Most of the Indian languages (or at least the South Indian ones, Hindi,
Marathi) consist of various classes of 'letters' such as vowels and
consonants. These are the base classes. There are several derived or
dependent classes of letters (or letter forms or ligatures), such as
dependent vowel and consonant signs that are 'combined' with the base
consonants (base vowels are never modified or combined with any other forms),
to form various phonyms (or 'gunintha's as called in Kannada and Telugu).
There may be other 'letters' other than base vowels that stand on their own
or can't be 'mofified'. It depends on the particular language.

Most of the complications in rendering the letters on display comes in
finding out how to 'combine' the letter forms ([consonant]+ + vowel).
That's the motivation behind designing this 'generic' transliteration rule
format for Indian languages. I have defined the rules for Telugu, Tamil and
Kannada. Can easily be done for Hindi.

In any of the Indian languages, one 'unit' for transliteration is one
'word'. So, in the rule file, one rule will match one syllable or sub-word
and several such rules will complete transliteration of one input word.

The basic transliteration rules are usually simple. However, complications
arise due to special cases for several vowel/consonant combinations.
At times, one has to 'reorder', so to say, the input sequence so as to be
able to generate a linear sequence of glyphs to correctly represent the
input sequence.

'Half-consonants' or mathras or dependent consonant signs : There are no
code points for these in Unicode. Whenever an input sequence represents a
compound letter ('samyukthakshara'), the tranliteration rule has to be able
to take the context into account. Same with 'start of word' and 'end of
word' and many special cases.

There are always special cases for some consonants and vowels in terms of 
multiple version of the same for different contexts. Write the
transliteration rules as per the context.

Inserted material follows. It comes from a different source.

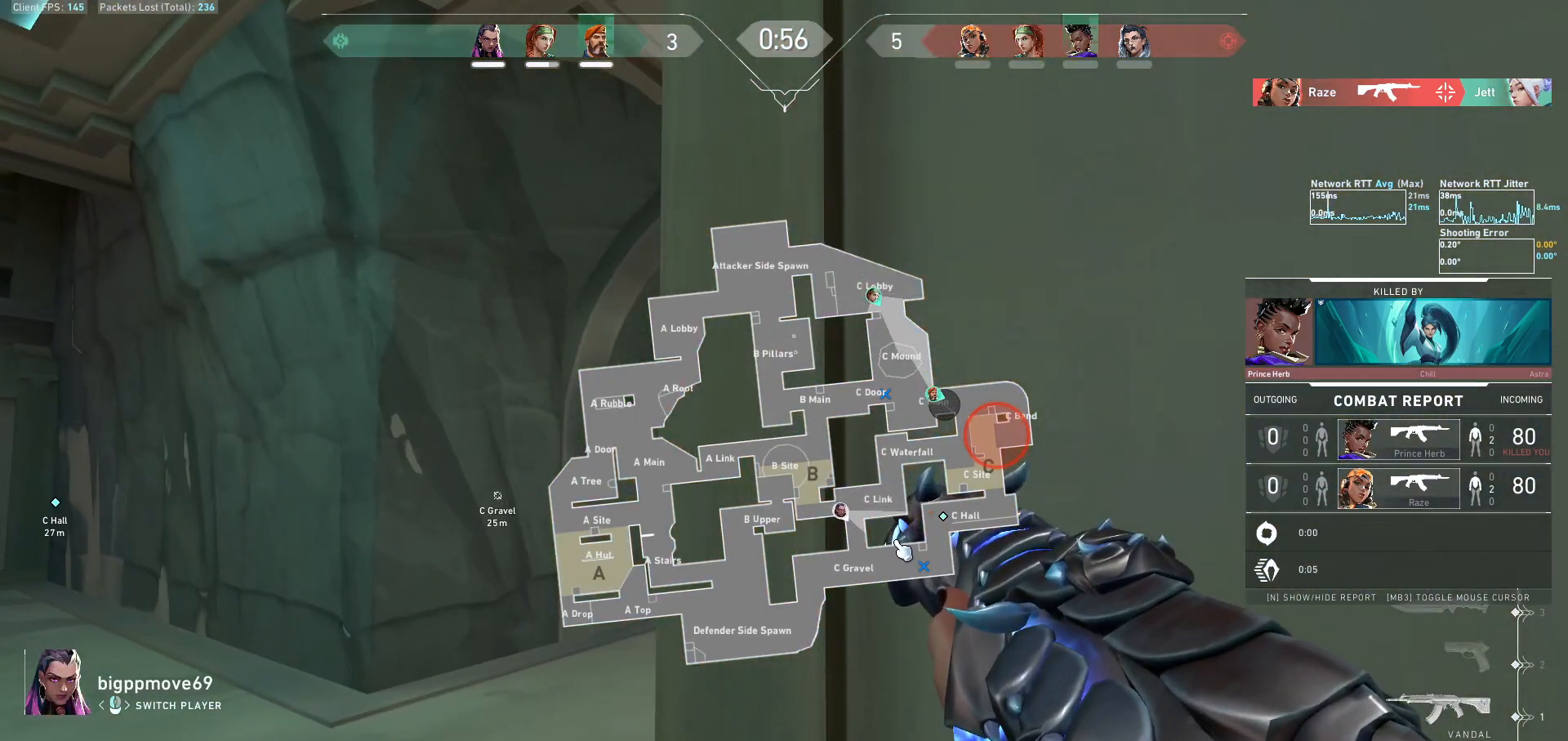
{"keys": [], "mouse": [], "events": []}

Input reordering : instead of re-ordering the input, I have decided to use
recursion to transliterate sub-words and thus create the right order for
the glyph output sequence.

Input keyboard : regular Englist kb. It can actually be any keyboard as
long as each letter in the script can be represented by a 'unique' key
sequence from that kb.

One major Note : Since there don't seem to be any standards in definining
glyphs for Indian languages, no two font files for the same language/script
seem to have the same set of glyph definitions, unlike Latin languages
(checked up couple of Kannada TTF files, coupld of Telugu TTF files and
found that each have some extra definitions or don't have some). So, except
for the basic glyphs, you may have to revisit the translit rule file for each
font that you want to support.

What needs to be done before 'defining' the translit rules :
------------------------------------------------------------

1. Choose a sample font file (I chose CDAC's TTF files for Telugu, Kannada
   and Tamil - there are some deficiencies in them).

2. Study the font file, identify various classes of letters and forms.
3. Give names to whatever letters you feel should be named (glyph names).
4. Define a file, as suggested by Koshy, in which you define glyph names
   and give the indexes of the glyphs (0-255) that correspond to this glyph
   name (such as base vowels, base consonants, mathras, dependent vowel
   signs, specials such as 'anuswara', 'visarga' etc etc).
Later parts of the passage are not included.